Das zweite Novum ist die Art und Weise der Erlebnisvermittlung: "Franz Kafka hat eine neue Textform erfunden, sagen die Literaturwissenschafter: kurze Erzählungen, die seelisches Erleben schlaglichtartig vermitteln. ... Uns ist dies ähnlich ergangen: Was für uns in den Krisen nicht auszuhalten war, konnten wir nur in kurzen Texten beschreiben, die sich im späteren Verlauf aufeinander bezogen haben." (aus der Einleitung)

 

Wie tiefgehend-bewegend und gleichzeitig prägnant diese Textperlen sind, möge folgendes Beispiel aus der Sicht der Schwester illustrieren: "Ich hatte meinen Bruder auf eine besondere Art verloren: er war noch da, aber nicht mehr erreichbar. Es war erleichternd für mich, als jemand dieses Gefühl als 'Verlust' benannte. Die Kommunikation mit meinem Bruder war nicht mehr auf die gewohnte Art möglich, als der Bruder, den ich kannte, war er nicht mehr erreichbar. Er war da und nicht da. Angefühlt hat es sich wie ein Tod."

 

Vor allem Gefühle der hilflosen Ohnmacht und der Verzweiflung am psychiatrischen System bei aller zehrenden Sorge um die Zukunft von Sohn, Bruder und Familie stehen im Zentrum der Schilderungen – und das in einer ausgesprochen unmittelbaren und zugleich literarischen Sprache.

 

Die Passagen lesen sich, als könne man sich in die Erzählende hineinversetzen, zum Beispiel, wenn die Mutter von einem Besuch auf Station berichtet:

 

"Ich bemühte mich, so zu gehen, als sei alles normal, als könne ich meine Glieder locker bewegen. Als könnte ich meinem Sohn neben mir damit signalisieren, dass das Umherwandern ein Spaziergang sei, der mir nichts ausmachte. Ich wollte nicht, dass man mir meine innere Anspannung anmerkte."

 

Diese Achterbahnfahrt der Emotionen über acht Jahre hinweg wird im Buch – wie wohl auch im Leben – in drei Kapitel unterteilt: 1. Schock und Ohnmacht, 2. Isolation und Rückzug, 3. Den eigenen Ort finden.

 

Der Tenor der Texte: "Das Gefühl des Betroffenen, nichts mehr steuern zu können, übertrug sich teilweise auf uns.
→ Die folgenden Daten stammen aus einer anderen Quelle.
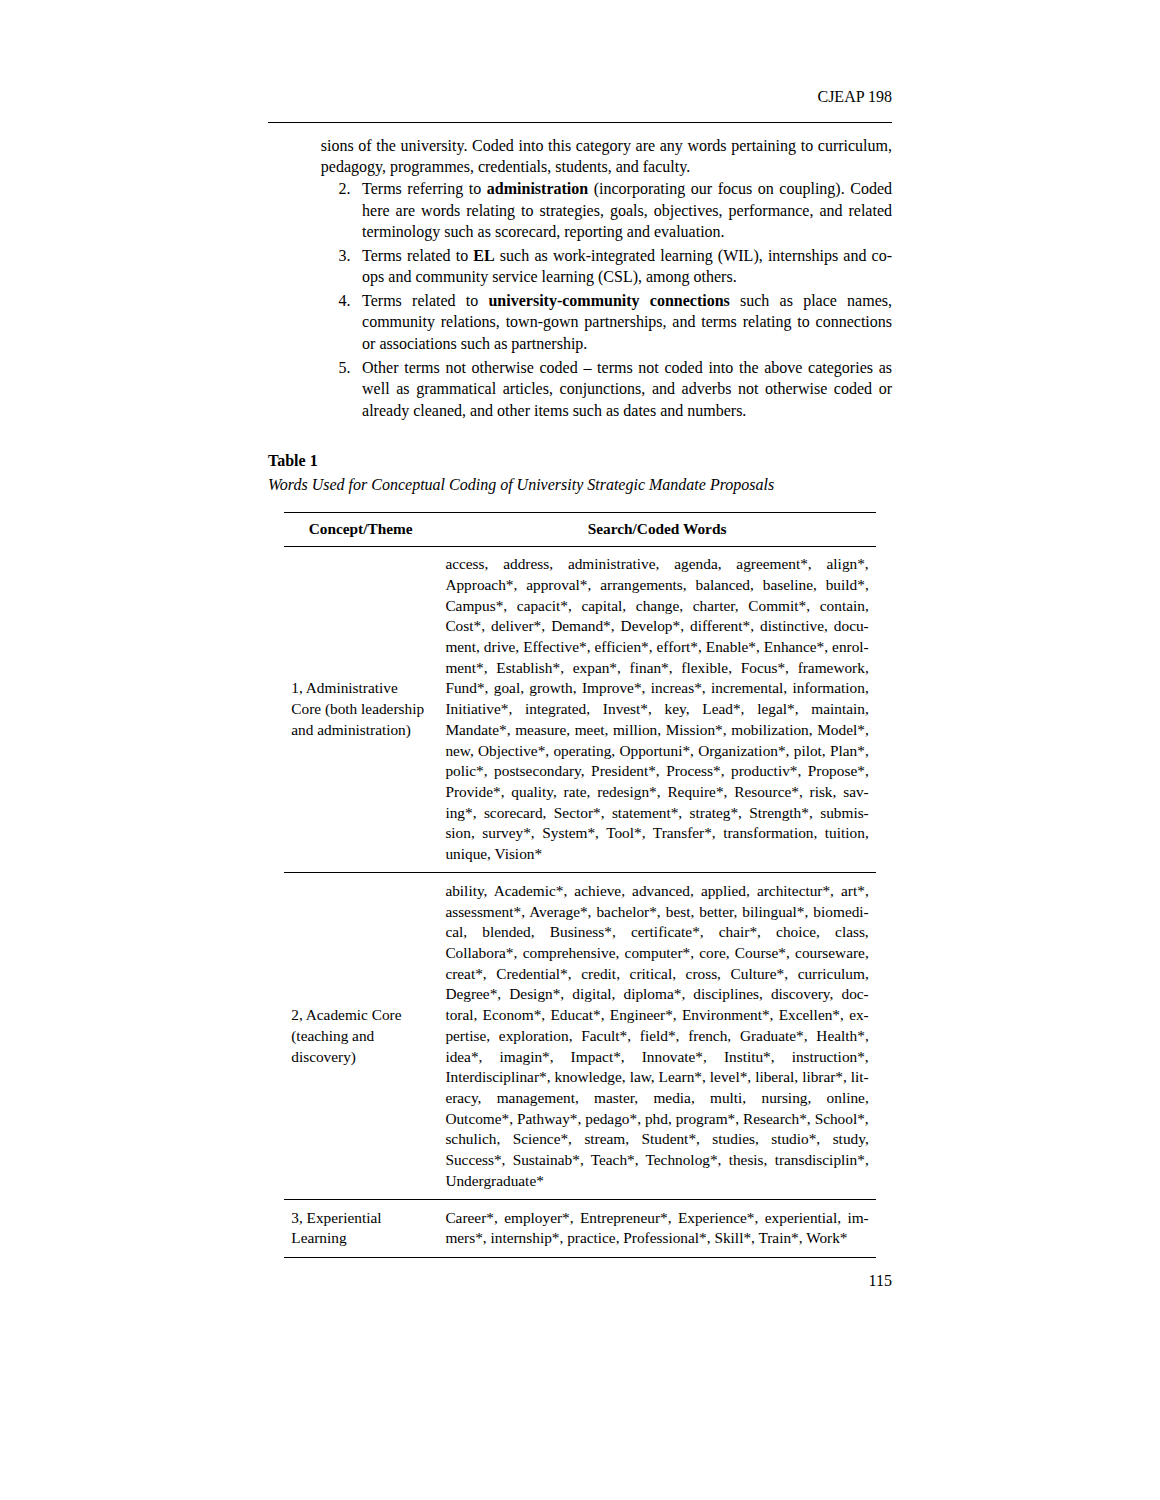CJEAP 198
sions of the university. Coded into this category are any words pertaining to curriculum, pedagogy, programmes, credentials, students, and faculty.
Terms referring to administration (incorporating our focus on coupling). Coded here are words relating to strategies, goals, objectives, performance, and related terminology such as scorecard, reporting and evaluation.
Terms related to EL such as work-integrated learning (WIL), internships and co-ops and community service learning (CSL), among others.
Terms related to university-community connections such as place names, community relations, town-gown partnerships, and terms relating to connections or associations such as partnership.
Other terms not otherwise coded – terms not coded into the above categories as well as grammatical articles, conjunctions, and adverbs not otherwise coded or already cleaned, and other items such as dates and numbers.
Table 1
Words Used for Conceptual Coding of University Strategic Mandate Proposals
| Concept/Theme | Search/Coded Words |
| --- | --- |
| 1, Administrative Core (both leadership and administration) | access, address, administrative, agenda, agreement*, align*, Approach*, approval*, arrangements, balanced, baseline, build*, Campus*, capacit*, capital, change, charter, Commit*, contain, Cost*, deliver*, Demand*, Develop*, different*, distinctive, document, drive, Effective*, efficien*, effort*, Enable*, Enhance*, enrolment*, Establish*, expan*, finan*, flexible, Focus*, framework, Fund*, goal, growth, Improve*, increas*, incremental, information, Initiative*, integrated, Invest*, key, Lead*, legal*, maintain, Mandate*, measure, meet, million, Mission*, mobilization, Model*, new, Objective*, operating, Opportuni*, Organization*, pilot, Plan*, polic*, postsecondary, President*, Process*, productiv*, Propose*, Provide*, quality, rate, redesign*, Require*, Resource*, risk, saving*, scorecard, Sector*, statement*, strateg*, Strength*, submission, survey*, System*, Tool*, Transfer*, transformation, tuition, unique, Vision* |
| 2, Academic Core (teaching and discovery) | ability, Academic*, achieve, advanced, applied, architectur*, art*, assessment*, Average*, bachelor*, best, better, bilingual*, biomedical, blended, Business*, certificate*, chair*, choice, class, Collabora*, comprehensive, computer*, core, Course*, courseware, creat*, Credential*, credit, critical, cross, Culture*, curriculum, Degree*, Design*, digital, diploma*, disciplines, discovery, doctoral, Econom*, Educat*, Engineer*, Environment*, Excellen*, expertise, exploration, Facult*, field*, french, Graduate*, Health*, idea*, imagin*, Impact*, Innovate*, Institu*, instruction*, Interdisciplinar*, knowledge, law, Learn*, level*, liberal, librar*, literacy, management, master, media, multi, nursing, online, Outcome*, Pathway*, pedago*, phd, program*, Research*, School*, schulich, Science*, stream, Student*, studies, studio*, study, Success*, Sustainab*, Teach*, Technolog*, thesis, transdisciplin*, Undergraduate* |
| 3, Experiential Learning | Career*, employer*, Entrepreneur*, Experience*, experiential, immers*, internship*, practice, Professional*, Skill*, Train*, Work* |
115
Wir erlebten die Tage wie im Blindflug und waren heillos überfordert." Die existenzielle Verwirrung wird deutlich in dem Satz der Mutter: "Ich weiß manchmal nicht, ob ich seinen Schmerz spüre oder meinen eigenen."

 

In diesem Buch kommt nun allerdings auch noch das verunsicherte Erleben der Tochter hinzu: "Ich muss meist raten, ob meine Mutter für sich selbst spricht oder für meinen Bruder. Wann und wie meine Mutter ihre Meinung ändert, ist für mich unberechenbar." und "Mein Gefühl war ständig: Ich darf mich auf nichts verlassen, ich darf keine Bedürfnisse haben und muss umgekehrt immer parat sein." Die Schwester findet ein bestechendes Bild der kleinen Familie, wenn sie schreibt: "Ich war nur ein Bauernopfer. Und das war keine Familie mehr, sondern ein Schachspiel. Mein Bruder als der König: Zu mehr als einem kleinen Schritt ist er nicht fähig, aber er muss um jeden Preis verteidigt werden, er bestimmt das ganz Spiel. Meine Mutter ist die weiße Dame, die quer durch die Felder über das Spielfeld flitzt, die am meisten tut. Gemeinsam kämpfen wir gegen die schwarzen Figuren, gegen die verschiedenen inneren Leiden meines Bruders. Der Gegner ist immer noch in voller Aufstellung, und wir nur noch zu dritt. Nein, zu zweit."

 

So wird dieses Buch zu einem, längst überfälligen systemischen Buch im besten Sinne: Hier werden die Sicht- und Erlebensweisen von Mutter und Tochter einzeln und immer wieder aufeinander bezogen geschildert, so dass Widersprüche, Missverständnisse sowie die schwer erkämpfte Klärung deutlich nachvollziehbar werden. So etwas – und vor allem auch die reflektierenden Gedanken über die emotionalen Verbindungen zu den Vorgenerationen – so etwas Spannendes habe ich vorher noch nicht gelesen.

 

Ich bin den Autorinnen sehr dankbar, dass sie die Mühen des Aufschreibens auf sich genommen haben und den Mut aufgebracht haben, so ehrlich über das Erlebte zu berichten. Denn: "Meine Mutter und ich sind uns einig, dass wir die schlimmste Zeit nicht aussparen dürfen. Wir können dieses Buch nicht um das Loch in der Mitte herumschreiben. Gerade wenn wir beide die schlimmste Zeit thematisieren, wird deutlich, wie sehr unsere Wahrnehmungen voneinander abweichen und wie schwer, manchmal unmöglich es ist, sie miteinander zu vereinbaren, zueinander in ein Verhältnis zu setzen oder überhaupt nur der anderen mitzuteilen. Ich fange also endlich damit an."

 

Und das müssen Sie nun wirklich – sorry! – selbst lesen!

 

Wie gesagt: Dieses Buch ist eine einzigartige Premiere. Sie verdient Standing Ovations – minutenlang.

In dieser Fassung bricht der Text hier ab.